It has nothing (well, very little) to do with allen keys and assemble-it-yourself furniture. And it’s only partly because – for some reason – my 10-month-old twins seem to love it. (Seriously. Whenever we go, they stare wide eyed at the BILLY bookcases and BJURSTA tables, babbling and smiling at passersby.)
IKEA just opened in Winnipeg a few months ago. Instantly it became very uncool to be excited about it. I decided I didn’t care.
A little background. Years ago, when I got my first apartment with my friend and roommate Ryan, I acquired an IKEA credit card (one of several…I was fresh out of university with four credit cards. It was a recipe for disaster but that’s another blog post.) I decided the smartest thing to do would be to furnish our whole apartment in IKEA, purchased over the internet. Too bad I neglected to tell Ryan. The day that the furniture arrived, Ryan was late getting home from work and came home to find me seated on the living room floor, surrounded by a half-assembled bed, dresser, coffee table, and several chairs – projects I had begun, but abandoned halfway through when I could no longer decipher the wordless instructions. Probably because they look like this:
There’s a reason these instructions have been parodied – they’re useless. And who is this fingerless pointy-nosed blob actually assembling the furniture? Are we to assume this is how IKEA views its customers?
But I digress. Anyway, Ryan and I spent a night eating $5 Little Caesar’s pizzas and assembling an apartment’s worth of IKEA furniture, an experience that has left such an indelible mark on our psyches that just a few weeks ago, when he texted me a photo of the instructions for his latest IKEA acquisition with the caption “Oh fuck,” I got a sinking feeling in my stomach – and laughed because it wasn’t me that was going to have to put it together.
Fast forward to the present day. It’s winter in Winnipeg, a winter that has seen us get almost two metres of snow, and below freezing temperatures into April. I have twin boys at home and I’m feeling very cooped up, because some of my neighbours seem to think shoveling the sidewalk is optional, and I can’t push a stroller through that muck.

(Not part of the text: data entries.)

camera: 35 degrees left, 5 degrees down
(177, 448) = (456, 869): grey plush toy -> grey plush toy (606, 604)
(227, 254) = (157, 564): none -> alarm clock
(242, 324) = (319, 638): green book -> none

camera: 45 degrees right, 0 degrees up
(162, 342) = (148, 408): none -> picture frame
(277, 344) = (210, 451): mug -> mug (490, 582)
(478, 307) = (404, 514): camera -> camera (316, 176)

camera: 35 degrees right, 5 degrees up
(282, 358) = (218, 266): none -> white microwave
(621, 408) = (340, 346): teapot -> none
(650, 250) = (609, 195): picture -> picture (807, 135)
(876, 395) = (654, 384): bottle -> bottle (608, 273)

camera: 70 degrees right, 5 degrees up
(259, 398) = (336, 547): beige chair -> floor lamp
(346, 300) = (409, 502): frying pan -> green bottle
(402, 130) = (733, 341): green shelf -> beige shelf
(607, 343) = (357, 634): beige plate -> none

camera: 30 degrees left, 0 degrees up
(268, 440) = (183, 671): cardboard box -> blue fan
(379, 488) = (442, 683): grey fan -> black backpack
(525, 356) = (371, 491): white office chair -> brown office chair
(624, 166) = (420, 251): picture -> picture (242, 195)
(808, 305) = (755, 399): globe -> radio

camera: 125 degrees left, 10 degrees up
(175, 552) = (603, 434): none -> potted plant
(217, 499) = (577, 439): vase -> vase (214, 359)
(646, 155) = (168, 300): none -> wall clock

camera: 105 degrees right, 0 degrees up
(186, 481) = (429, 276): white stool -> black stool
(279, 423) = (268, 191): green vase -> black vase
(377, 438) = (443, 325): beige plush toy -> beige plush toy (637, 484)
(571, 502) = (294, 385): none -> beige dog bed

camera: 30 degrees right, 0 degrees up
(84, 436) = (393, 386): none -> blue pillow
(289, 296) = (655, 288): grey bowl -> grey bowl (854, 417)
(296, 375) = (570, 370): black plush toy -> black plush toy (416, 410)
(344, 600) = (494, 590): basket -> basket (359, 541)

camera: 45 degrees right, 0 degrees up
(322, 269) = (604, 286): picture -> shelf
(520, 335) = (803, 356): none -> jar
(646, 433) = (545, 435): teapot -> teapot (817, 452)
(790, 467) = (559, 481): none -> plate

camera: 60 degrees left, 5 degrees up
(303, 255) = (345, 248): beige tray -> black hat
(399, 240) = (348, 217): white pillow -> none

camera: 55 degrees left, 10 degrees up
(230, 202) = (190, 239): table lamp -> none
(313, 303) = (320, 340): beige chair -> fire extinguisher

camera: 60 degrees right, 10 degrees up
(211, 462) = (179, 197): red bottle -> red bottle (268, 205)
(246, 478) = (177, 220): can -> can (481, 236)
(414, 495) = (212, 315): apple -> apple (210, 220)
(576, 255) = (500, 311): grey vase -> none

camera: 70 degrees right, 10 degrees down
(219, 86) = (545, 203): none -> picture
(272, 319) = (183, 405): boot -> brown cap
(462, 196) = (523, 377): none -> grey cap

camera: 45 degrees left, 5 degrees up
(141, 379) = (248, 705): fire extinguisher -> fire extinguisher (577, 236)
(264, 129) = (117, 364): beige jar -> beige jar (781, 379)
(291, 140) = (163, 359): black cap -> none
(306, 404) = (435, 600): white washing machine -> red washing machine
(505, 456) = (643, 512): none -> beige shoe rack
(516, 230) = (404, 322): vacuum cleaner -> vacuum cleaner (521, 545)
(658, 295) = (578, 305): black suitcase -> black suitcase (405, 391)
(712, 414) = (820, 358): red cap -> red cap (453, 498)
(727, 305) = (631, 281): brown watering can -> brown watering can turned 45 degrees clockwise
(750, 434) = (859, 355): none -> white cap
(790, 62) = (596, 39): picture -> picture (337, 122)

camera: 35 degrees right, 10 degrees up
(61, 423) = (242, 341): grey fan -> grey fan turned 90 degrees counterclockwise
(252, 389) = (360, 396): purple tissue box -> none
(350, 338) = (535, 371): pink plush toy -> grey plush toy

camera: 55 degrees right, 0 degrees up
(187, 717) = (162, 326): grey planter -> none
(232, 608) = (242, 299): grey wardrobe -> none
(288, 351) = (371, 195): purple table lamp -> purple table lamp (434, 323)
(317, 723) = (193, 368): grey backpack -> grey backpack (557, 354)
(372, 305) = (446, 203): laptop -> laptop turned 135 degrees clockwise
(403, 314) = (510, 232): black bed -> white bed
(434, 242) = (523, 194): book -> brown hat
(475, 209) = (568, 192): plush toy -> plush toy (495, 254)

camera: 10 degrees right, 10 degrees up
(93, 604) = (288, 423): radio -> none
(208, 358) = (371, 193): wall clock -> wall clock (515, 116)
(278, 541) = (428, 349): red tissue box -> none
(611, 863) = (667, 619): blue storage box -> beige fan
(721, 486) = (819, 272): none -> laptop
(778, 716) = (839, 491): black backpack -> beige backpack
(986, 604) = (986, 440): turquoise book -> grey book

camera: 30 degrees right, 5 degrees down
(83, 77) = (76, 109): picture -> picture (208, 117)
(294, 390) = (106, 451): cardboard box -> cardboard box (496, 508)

Then IKEA opens.
It’s a 1.2 kilometre indoor walk through the showroom and “Market Hall” (where you buy all the no-assembly-required kitchen gadgets and home decor). Over a kilometre of walking – if you do it twice, that nearly qualifies as a workout. Then, to replace all the calories I just burned, I can relax in the restaurant and get a fresh cinnamon bun and a coffee for $1.70 ($1.70! That’s better than Tim Horton’s!) They have baby care rooms and bottle warmers (a fact which actually made me cry when I learned about it. Thanks, breastfeeding hormones). The aisles are big enough for my giant tandem stroller. And perhaps best of all, when the boys are a bit older I can drop them at “Smaland” where they can play, supervised, FOR FREE.
Yup, I am IKEA’s target demographic and they have me figured out. But guess what? Nearly ten years after I bought it (on credit!), my family is still using my then-$45 INGO table. It does the job.